Video text transcript

Learning how to use geographical equipment for field studies

Hi, I’m Tim from the Coastal Environment Centre.

Today I’m going to show how to use a range of different geographical equipment. This video will help you prepare for what to expect when you come out to your field trip with us.

This is a compass it’s used to help us determine direction. It consists of a clear plastic base plate, a circular bezel, filled with liquid with numbers around the outside and a magnetised needle with the red end always pointing to magnetic north.

Notice that when I rotate the compass, the needle remains stationary. This is because its attracted to the earth's magnetic field. Id like to know what direction that headland is, so we're going to take a bearing. The bearing is simply the angle between magnetic north and the headland.

First I line up the headland with the arrow, I then rotate the bezel lining up magnetic north the N marked on the bezel. Once I've done that, I have lined up my bearing with the bottom of the arrow. The bearing of this headland is 60 degrees.

This is an anemometer. It's one of the pieces of equipment we use to measure wind strength. So I hold the device facing into the wind. Wind blows in two holes and blows that small ball up the scale. In low and conditions I’m reading off the left scale. Once the wind strength goes above 16 km/h, I put my finger on the top of the device and start reading off the right scale.

Next we have a Kestrel, which is a digital wind strength meter. To use it, I turn it on , hold it facing into the wind. After a minute, I record the highest the number goes on the digital display.

This is a thermometer that we use to measure air temperature. When you’re measuring air temperature, don't hold it like I am right now because I'm actually measuring the temperature of my hand. You want to hold it at the top. Make sure you’re reading the thermometer at eye level.

Next we have a soil thermometer in a black metal case. You carefully push the soil thermometer 5cm into the sand, wait one minute then pull it out and read it at eye level.

This is a multimeter that we use to measure soil moisture and light intensity. When you’re using this piece of equipment make sure that the switch at the front is set to the parameter that you are measuring. Firstly I’m measuring soil moisture so I’ll carefully push it down into the ground and read off the correct scale. It's very dry the score of 1. I’m then going to switch the multimeter to light intensity and read off the light intensity scale. At this site we have a score of 2000 Lux. It’s very bright here.

This is a rangefinder. It's used to measure the distance between two points. You press button number one to take the measurement. Your partner will be standing up the hill holding a piece of paper or a clipboard. You’ll look through the viewfinder and see a set of crosshairs. Line that up with the object your partner is holding and press button number one to take your measurement. The distance will be displayed in metres.

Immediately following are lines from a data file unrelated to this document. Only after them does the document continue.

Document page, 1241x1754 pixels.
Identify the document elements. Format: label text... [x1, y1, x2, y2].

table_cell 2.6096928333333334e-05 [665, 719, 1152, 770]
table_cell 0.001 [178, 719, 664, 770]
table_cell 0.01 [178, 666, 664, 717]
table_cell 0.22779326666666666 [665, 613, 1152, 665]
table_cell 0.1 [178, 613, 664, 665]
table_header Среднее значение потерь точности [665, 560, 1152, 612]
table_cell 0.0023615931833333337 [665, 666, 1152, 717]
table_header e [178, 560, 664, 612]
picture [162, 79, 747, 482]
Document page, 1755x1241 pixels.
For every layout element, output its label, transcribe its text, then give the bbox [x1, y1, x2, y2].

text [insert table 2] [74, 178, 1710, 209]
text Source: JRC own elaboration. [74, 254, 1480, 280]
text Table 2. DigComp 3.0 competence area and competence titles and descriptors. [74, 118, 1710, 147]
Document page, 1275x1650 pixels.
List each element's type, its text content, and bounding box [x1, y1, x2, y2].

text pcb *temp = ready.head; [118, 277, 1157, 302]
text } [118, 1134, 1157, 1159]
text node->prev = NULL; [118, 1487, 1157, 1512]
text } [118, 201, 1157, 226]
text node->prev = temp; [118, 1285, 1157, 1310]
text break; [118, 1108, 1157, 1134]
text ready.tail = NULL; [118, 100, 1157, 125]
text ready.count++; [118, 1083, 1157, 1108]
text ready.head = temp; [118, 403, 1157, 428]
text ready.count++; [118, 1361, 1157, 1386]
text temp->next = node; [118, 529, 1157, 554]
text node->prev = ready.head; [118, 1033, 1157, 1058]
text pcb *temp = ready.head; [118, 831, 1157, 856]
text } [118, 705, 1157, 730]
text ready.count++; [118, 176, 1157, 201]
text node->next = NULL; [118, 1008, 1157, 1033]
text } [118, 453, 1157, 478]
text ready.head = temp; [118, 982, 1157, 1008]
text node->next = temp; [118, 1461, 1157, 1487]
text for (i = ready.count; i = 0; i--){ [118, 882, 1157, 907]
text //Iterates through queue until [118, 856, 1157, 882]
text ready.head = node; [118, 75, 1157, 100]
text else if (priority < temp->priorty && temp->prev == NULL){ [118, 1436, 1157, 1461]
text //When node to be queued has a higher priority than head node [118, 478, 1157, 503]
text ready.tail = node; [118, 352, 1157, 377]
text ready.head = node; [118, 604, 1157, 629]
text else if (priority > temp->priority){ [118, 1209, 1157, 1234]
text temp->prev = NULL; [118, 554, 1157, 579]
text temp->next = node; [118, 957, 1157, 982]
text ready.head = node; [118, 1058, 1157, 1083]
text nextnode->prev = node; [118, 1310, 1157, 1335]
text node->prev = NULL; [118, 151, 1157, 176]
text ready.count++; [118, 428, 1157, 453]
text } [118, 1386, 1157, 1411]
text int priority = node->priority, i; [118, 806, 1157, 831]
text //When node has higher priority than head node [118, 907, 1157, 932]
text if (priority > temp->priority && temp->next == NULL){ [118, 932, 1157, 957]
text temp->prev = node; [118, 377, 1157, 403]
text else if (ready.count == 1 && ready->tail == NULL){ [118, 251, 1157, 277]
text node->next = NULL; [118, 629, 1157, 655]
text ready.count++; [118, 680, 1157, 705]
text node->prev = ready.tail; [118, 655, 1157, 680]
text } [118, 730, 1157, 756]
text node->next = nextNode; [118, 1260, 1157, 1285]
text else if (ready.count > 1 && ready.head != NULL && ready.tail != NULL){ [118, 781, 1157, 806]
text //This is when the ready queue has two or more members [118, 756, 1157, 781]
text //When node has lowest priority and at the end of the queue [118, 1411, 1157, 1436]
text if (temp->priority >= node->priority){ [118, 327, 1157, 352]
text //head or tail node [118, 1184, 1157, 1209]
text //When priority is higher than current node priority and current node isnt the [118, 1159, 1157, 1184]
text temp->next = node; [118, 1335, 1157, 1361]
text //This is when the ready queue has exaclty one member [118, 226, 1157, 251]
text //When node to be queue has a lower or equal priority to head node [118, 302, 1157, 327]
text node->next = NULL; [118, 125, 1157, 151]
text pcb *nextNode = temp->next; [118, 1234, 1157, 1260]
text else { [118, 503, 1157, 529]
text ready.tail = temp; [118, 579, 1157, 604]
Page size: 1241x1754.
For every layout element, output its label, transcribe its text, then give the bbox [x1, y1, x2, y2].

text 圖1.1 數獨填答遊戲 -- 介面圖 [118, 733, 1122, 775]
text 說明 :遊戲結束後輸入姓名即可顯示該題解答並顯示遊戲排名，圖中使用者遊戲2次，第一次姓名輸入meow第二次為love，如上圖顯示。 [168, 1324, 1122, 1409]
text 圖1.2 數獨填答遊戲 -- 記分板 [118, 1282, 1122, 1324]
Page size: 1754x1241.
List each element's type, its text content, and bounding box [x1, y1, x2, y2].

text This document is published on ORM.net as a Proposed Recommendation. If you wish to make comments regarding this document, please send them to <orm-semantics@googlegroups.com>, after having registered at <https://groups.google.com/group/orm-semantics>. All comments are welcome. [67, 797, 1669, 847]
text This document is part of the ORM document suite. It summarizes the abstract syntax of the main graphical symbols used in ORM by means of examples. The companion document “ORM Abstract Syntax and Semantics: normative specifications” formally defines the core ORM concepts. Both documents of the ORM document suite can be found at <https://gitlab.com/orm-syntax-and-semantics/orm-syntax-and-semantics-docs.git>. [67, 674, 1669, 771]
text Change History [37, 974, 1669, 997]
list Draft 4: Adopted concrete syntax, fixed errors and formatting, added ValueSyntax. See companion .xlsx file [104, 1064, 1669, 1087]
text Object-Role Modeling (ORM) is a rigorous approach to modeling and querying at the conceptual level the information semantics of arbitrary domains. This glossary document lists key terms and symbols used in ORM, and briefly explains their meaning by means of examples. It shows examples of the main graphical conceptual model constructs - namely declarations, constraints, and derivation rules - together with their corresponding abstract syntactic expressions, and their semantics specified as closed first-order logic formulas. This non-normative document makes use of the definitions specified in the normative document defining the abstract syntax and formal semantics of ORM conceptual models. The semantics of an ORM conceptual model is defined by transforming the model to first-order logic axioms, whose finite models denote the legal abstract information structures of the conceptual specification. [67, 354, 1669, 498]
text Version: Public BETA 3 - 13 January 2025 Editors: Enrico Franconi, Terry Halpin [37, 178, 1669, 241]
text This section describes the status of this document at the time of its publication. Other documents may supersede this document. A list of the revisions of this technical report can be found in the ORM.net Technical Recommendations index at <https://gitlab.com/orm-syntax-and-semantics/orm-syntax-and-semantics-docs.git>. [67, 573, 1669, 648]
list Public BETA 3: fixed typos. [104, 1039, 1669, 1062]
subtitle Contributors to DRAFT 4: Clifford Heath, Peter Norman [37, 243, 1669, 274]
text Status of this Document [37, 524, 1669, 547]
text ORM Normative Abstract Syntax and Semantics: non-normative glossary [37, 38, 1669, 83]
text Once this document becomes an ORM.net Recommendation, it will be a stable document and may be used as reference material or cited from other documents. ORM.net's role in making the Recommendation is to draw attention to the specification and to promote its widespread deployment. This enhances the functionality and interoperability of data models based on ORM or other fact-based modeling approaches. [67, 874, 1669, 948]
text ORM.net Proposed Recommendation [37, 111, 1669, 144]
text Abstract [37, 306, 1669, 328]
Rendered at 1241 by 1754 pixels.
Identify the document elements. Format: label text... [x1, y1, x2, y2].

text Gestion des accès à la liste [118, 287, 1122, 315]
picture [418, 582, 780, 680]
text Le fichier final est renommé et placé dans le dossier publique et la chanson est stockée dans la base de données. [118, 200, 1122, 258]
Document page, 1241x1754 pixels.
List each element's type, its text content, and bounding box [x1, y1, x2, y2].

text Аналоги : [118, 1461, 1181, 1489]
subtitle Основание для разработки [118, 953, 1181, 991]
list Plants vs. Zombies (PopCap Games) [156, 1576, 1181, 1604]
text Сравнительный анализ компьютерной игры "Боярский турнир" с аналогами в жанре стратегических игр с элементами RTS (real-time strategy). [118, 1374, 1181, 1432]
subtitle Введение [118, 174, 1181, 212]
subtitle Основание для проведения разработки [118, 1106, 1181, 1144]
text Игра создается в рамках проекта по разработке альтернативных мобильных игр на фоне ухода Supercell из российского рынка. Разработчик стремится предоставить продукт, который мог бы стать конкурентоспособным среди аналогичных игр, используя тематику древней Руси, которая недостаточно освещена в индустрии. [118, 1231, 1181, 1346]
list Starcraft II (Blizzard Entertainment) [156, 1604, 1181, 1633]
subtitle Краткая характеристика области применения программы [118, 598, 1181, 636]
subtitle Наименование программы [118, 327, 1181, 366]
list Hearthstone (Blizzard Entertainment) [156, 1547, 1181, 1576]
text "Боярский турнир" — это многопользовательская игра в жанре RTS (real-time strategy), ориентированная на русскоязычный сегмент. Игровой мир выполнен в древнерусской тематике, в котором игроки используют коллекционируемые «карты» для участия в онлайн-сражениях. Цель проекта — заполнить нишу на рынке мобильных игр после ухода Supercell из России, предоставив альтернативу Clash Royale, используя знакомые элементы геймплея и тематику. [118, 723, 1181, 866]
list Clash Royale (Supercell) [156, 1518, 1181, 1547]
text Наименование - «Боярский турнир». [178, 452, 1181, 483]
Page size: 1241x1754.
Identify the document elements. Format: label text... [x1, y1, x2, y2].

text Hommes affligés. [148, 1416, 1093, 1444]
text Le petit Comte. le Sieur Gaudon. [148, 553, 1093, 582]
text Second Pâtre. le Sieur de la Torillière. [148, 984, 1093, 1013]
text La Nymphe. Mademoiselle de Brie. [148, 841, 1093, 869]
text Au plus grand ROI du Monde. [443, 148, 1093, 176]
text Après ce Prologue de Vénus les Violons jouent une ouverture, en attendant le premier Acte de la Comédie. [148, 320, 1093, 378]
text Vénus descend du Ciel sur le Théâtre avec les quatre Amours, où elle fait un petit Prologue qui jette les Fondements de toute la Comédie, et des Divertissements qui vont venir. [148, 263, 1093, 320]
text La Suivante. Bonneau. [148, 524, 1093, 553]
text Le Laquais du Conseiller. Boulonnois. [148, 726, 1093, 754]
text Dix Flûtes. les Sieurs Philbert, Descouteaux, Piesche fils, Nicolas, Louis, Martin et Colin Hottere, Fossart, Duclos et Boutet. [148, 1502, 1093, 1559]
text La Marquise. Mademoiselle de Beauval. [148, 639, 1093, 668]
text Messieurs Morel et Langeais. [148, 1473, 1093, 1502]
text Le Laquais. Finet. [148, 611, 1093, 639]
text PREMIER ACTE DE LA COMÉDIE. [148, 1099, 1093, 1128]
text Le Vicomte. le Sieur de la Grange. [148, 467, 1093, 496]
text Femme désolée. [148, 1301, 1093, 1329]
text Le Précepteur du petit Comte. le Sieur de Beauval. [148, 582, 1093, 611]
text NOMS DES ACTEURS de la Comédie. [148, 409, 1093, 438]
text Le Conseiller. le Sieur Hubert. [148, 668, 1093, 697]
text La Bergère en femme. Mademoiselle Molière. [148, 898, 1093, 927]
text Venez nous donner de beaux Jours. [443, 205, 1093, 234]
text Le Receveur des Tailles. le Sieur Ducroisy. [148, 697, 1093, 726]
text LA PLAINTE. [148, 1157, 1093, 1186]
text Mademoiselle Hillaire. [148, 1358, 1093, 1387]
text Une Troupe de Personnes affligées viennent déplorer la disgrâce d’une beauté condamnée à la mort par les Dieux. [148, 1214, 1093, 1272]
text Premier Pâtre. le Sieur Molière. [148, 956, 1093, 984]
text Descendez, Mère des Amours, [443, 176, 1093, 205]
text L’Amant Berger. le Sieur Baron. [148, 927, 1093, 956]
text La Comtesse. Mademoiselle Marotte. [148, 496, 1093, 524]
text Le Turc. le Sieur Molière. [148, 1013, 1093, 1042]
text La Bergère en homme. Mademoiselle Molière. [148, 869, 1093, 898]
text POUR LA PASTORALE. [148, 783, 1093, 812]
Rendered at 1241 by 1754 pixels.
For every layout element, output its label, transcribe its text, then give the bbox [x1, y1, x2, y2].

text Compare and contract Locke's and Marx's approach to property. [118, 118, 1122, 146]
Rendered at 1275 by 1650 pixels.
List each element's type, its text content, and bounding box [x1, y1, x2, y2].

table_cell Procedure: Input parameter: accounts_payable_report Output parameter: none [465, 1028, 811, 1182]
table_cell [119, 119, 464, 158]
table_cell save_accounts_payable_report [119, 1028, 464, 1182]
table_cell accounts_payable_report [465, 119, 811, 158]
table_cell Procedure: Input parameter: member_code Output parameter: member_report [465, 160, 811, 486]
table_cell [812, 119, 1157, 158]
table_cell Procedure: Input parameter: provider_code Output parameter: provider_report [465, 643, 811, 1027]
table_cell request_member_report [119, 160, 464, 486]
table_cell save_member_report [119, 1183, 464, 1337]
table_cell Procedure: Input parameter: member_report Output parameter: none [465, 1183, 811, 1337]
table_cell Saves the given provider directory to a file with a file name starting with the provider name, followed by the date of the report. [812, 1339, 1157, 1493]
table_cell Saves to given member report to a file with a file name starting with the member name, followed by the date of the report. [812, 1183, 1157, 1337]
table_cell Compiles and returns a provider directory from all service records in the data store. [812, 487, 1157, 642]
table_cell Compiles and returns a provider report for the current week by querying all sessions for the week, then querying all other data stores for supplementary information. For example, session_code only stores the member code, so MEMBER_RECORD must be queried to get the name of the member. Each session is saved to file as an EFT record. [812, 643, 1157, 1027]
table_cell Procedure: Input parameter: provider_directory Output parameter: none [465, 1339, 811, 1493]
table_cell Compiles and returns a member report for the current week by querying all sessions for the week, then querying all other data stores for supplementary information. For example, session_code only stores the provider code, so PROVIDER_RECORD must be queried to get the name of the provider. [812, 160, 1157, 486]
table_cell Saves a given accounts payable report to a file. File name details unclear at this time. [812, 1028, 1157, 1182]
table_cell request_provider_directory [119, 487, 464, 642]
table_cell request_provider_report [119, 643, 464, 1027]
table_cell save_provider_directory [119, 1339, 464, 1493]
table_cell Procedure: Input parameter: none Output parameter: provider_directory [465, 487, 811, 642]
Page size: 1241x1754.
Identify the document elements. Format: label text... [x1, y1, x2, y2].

Lastly we have a clinometer. This device helps us measure the angle of incline or gradient of our site. Notice that when I tilt the clinometer, the circle remains stationary. You look through the viewfinder, keeping both eyes open and you line the horizontal black line up with your partner. You then read off the left-hand side of the scale.

As we conduct our dune transect, we’ll be collecting biotic and abiotic data at a number of sites. The aim of this study is for us to understand how dunes change from the waters edge to the hind dune.

From us at the Coastal Environment Centre, thanks for joining us and we look forward to working with you.